Code architecture
#################

This document is meant for people who want to know more about the internals of
Liam2, for example to add or modify some functionality. One should already be
familiar with how the program is used (on the user side). 

Concepts
========

Here is a brief description of the most important concepts to understand the
code of Liam2, as well as where those concepts are implemented.

Simulation
----------

file: simulation.py

The *Simulation* class takes care of loading the simulation file (it delegates
much of the work to entities), prepares the data source and simulates each
period in turn (runs each process in turn).

Entity
------

file: entities.py

The *Entity* class stores all there is to know about each entity: fields,
links, processes and data. It serves as a glue class between everything
data, processes, ...

When entities are created, they are added to a global registry in registry.py

Process
-------

file: process.py

The *Process* class stores users processes. The most common kind of process 
is the *Assignment* which computes the value of an expression and stores the
result in a variable.

The *Compute* class is used as alternative for Assignment when a user does not
store the result of an expression (with a side effect) which *does* have a
return value (as opposed to Actions).

Another very common process is the *ProcessGroup* (a.k.a procedures) which
runs a list of processes in order.

Action
------

file: actions.py

Actions are processes which do not have any result (that can be stored in
variables), but have side-effects. Examples include: csv(), show(), remove(),
breakpoint()

Expressions
-----------

file: expr.py (and many others)

Expressions are the meat of the code. The *Expr* class is the base class for
all expressions in Liam2. It defines all the basic operators on expressions
(arithmetic, logical, comparison), but it should not be inherited from
directly.

file: exprbases.py

Liam2 provides many different bases classes to inherit from when implementing
a new function:

* NumexprFunction: base class for functions which are implemented
  as-is in numexpr. eg. abs, log, exp

* CompoundExpression: base class for expressions which can be expressed in
  terms of other "liam2" expressions. eg. min, max, zeroclip

* EvaluableExpression: base class for all other expressions (those that do not
  exist in numexpr and cannot be expressed in terms of other liam2
  expressions). These expressions need to be pre-evaluated and stored in 
  a (hidden) temporary variable before being fed to numexpr, and this is what
  EvaluableExpression does. One should only inherit from this class directly
  if none of the below subclasses applies.
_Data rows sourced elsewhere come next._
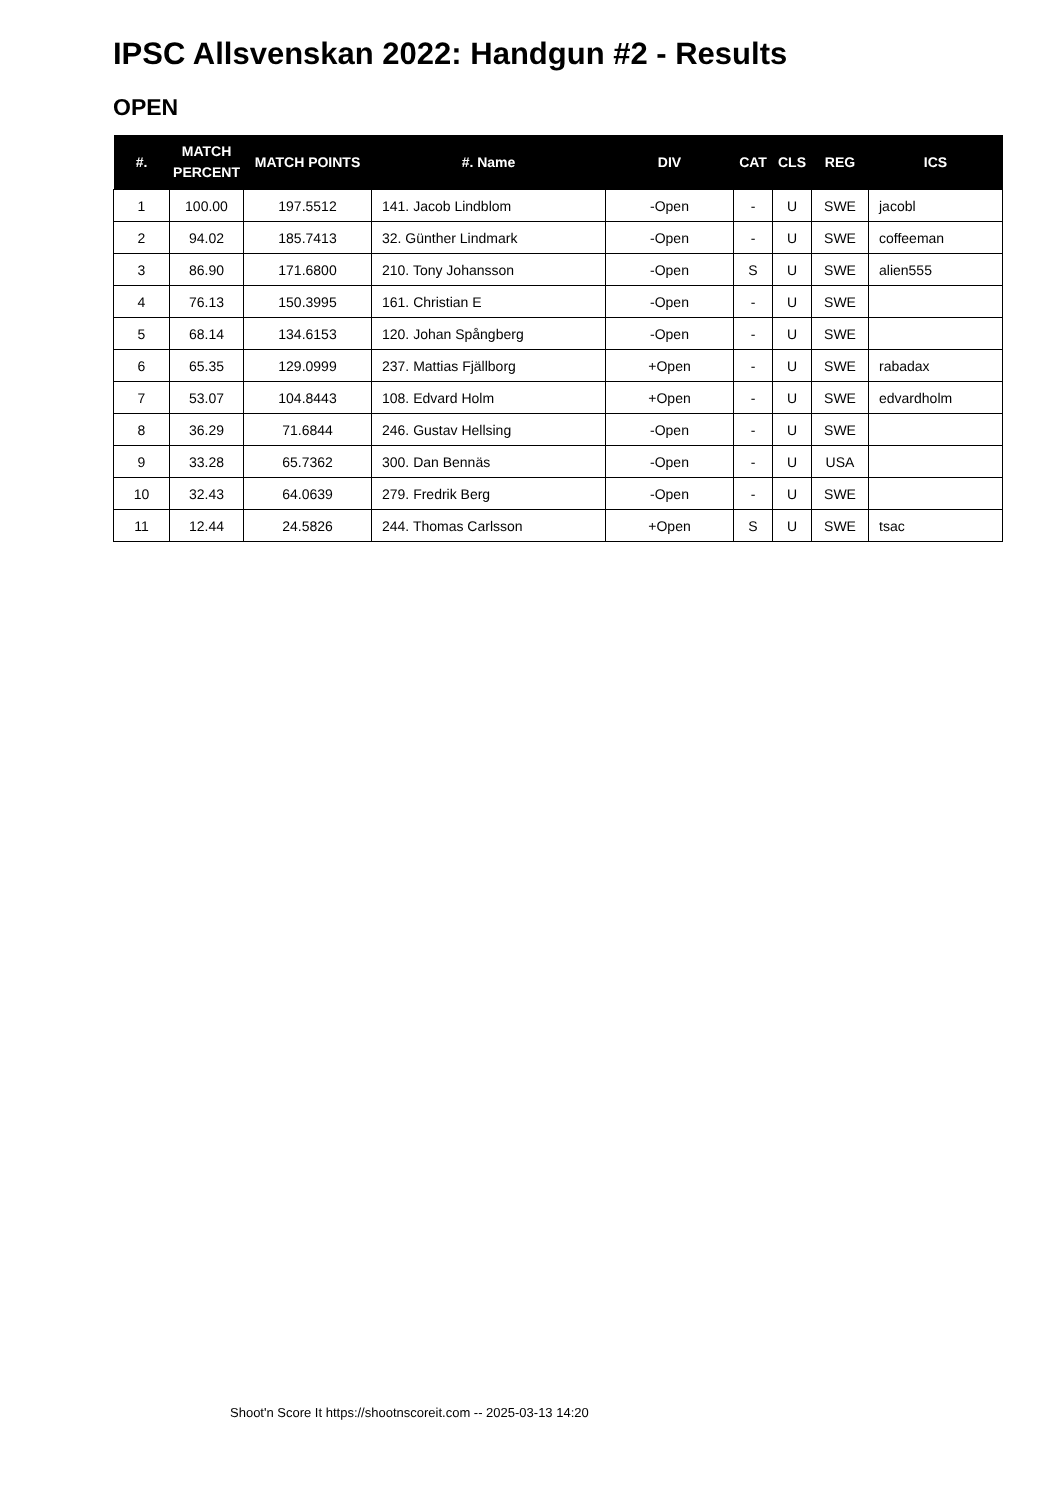IPSC Allsvenskan 2022: Handgun #2 - Results
OPEN
| #. | MATCH PERCENT | MATCH POINTS | #. Name | DIV | CAT | CLS | REG | ICS |
| --- | --- | --- | --- | --- | --- | --- | --- | --- |
| 1 | 100.00 | 197.5512 | 141. Jacob Lindblom | -Open | - | U | SWE | jacobl |
| 2 | 94.02 | 185.7413 | 32. Günther Lindmark | -Open | - | U | SWE | coffeeman |
| 3 | 86.90 | 171.6800 | 210. Tony Johansson | -Open | S | U | SWE | alien555 |
| 4 | 76.13 | 150.3995 | 161. Christian E | -Open | - | U | SWE | |
| 5 | 68.14 | 134.6153 | 120. Johan Spångberg | -Open | - | U | SWE | |
| 6 | 65.35 | 129.0999 | 237. Mattias Fjällborg | +Open | - | U | SWE | rabadax |
| 7 | 53.07 | 104.8443 | 108. Edvard Holm | +Open | - | U | SWE | edvardholm |
| 8 | 36.29 | 71.6844 | 246. Gustav Hellsing | -Open | - | U | SWE | |
| 9 | 33.28 | 65.7362 | 300. Dan Bennäs | -Open | - | U | USA | |
| 10 | 32.43 | 64.0639 | 279. Fredrik Berg | -Open | - | U | SWE | |
| 11 | 12.44 | 24.5826 | 244. Thomas Carlsson | +Open | S | U | SWE | tsac |
Shoot'n Score It https://shootnscoreit.com -- 2025-03-13 14:20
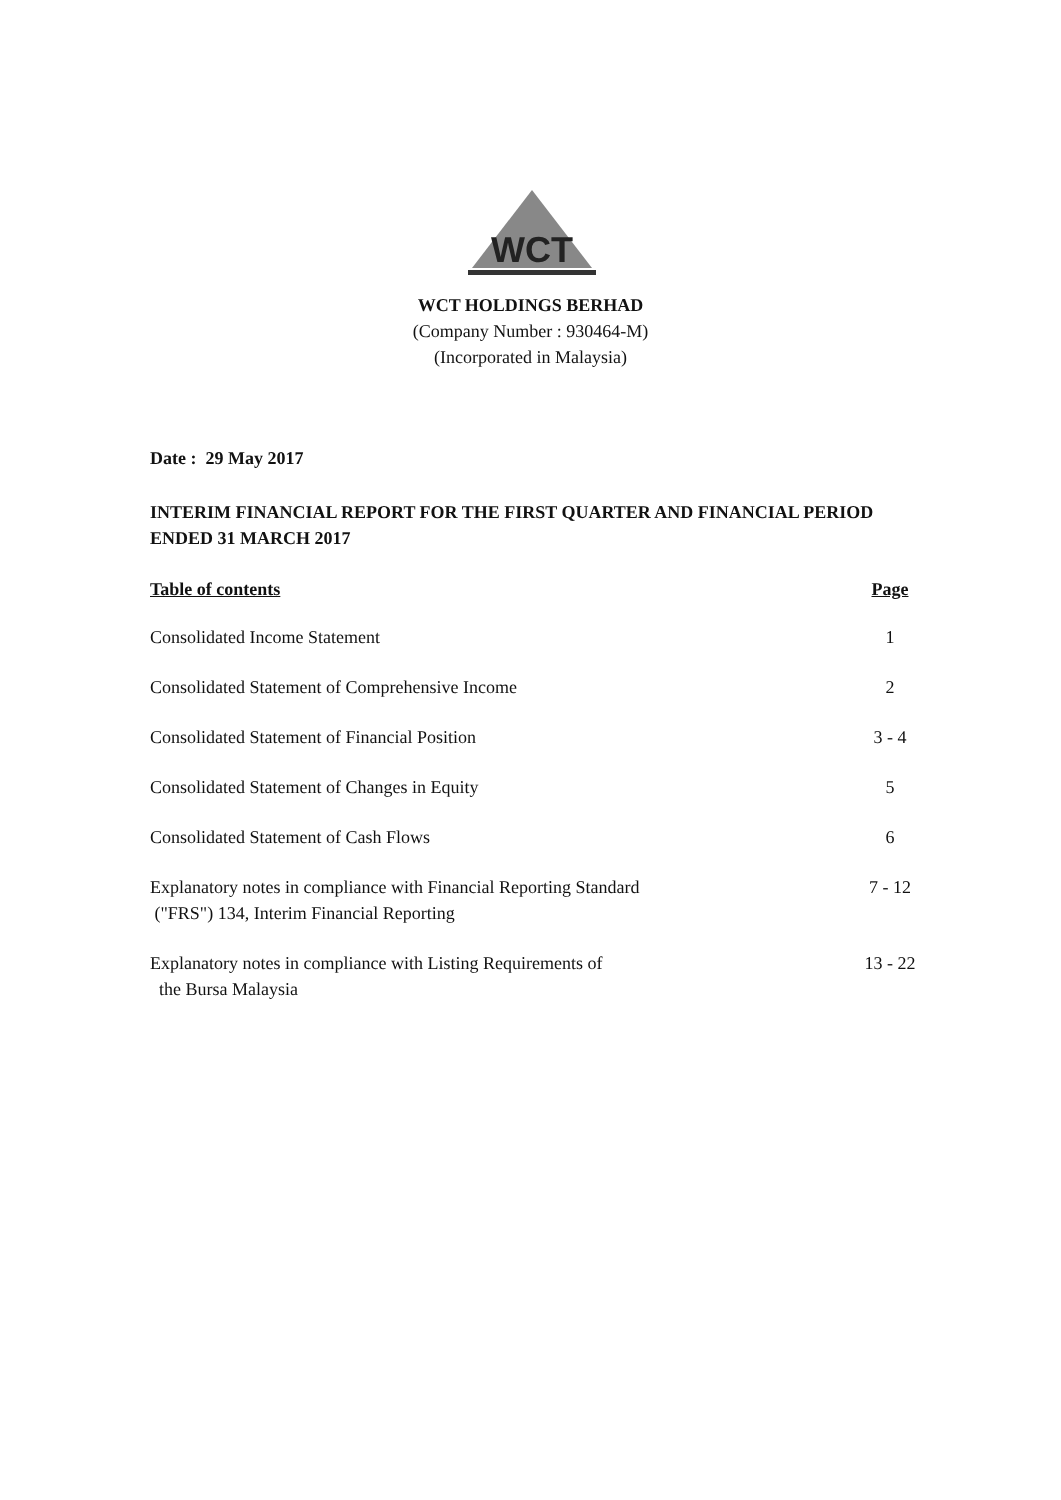WCT
WCT HOLDINGS BERHAD
(Company Number : 930464-M)
(Incorporated in Malaysia)
Date : 29 May 2017
INTERIM FINANCIAL REPORT FOR THE FIRST QUARTER AND FINANCIAL PERIOD ENDED 31 MARCH 2017
| Table of contents | Page |
| --- | --- |
| Consolidated Income Statement | 1 |
| Consolidated Statement of Comprehensive Income | 2 |
| Consolidated Statement of Financial Position | 3 - 4 |
| Consolidated Statement of Changes in Equity | 5 |
| Consolidated Statement of Cash Flows | 6 |
| Explanatory notes in compliance with Financial Reporting Standard ("FRS") 134, Interim Financial Reporting | 7 - 12 |
| Explanatory notes in compliance with Listing Requirements of the Bursa Malaysia | 13 - 22 |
  a) NumpyFunction: subclass for functions which are implemented
     as is in Numpy. Should not be used directly.
     
     * NumpyCreateArray: subclass for functions which create arrays out of
       nothing (usually random functions).
     * NumpyChangeArray: subclass for functions which take an array as input
       and give another array as output (eg clip, round).
     * NumpyAggregate: subclass for aggregate functions. eg. count, min,
       max, std, median.

  b) FunctionExpression: subclass for functions (which take one expression as
     argument). eg. trunc, lag, duration, ...

     * FilteredExpression: subclass for functions which also take a filter
       argument. eg. align, sum, avg, gini.

Liam2 current expressions are implemented in the following files:

alignment.py
    handles align() and align_abs() functions

align_link.py
    the core algorithm (an implementation of Chenard's) for align_abs(link=)

exprmisc.py
    all expressions which are not defined in another file.
    
groupby.py
    handles groupby()

links.py
    contains all link-related code: 

    * the *Link* class stores the definition of links
    * the *LinkValue* class handles ManyToOne links
    * link functions to handle OneToMany links: countlink, sumlink, avglink,
      minlink and maxlink

matching.py
    handles the matching() function

regressions.py
    handles all the regression functions: logit_score, logit_regr, cont_regr,
    clip_regr, log_regr

tfunc.py
    handles all time-related functions: value_for_period, lag, duration, tavg
    and tsum

Context
-------

file: context.py

A context is a data structure used to keep track of "contextual" information:
what is the "current" entity, what is the "current" period, what is the
"current" dataset. The context is passed around to the evaluation
functions/methods.

A context must present a simple dictionary interface (key: value). There are
a few keys with special meanings:

period
    should be the period currently being evaluated
__len__ 
    if present, should be an int representing the number of rows in the context 
__entity__
    current entity
__globals__
    if present, should be a dictionary of global tables ('periodic', ...)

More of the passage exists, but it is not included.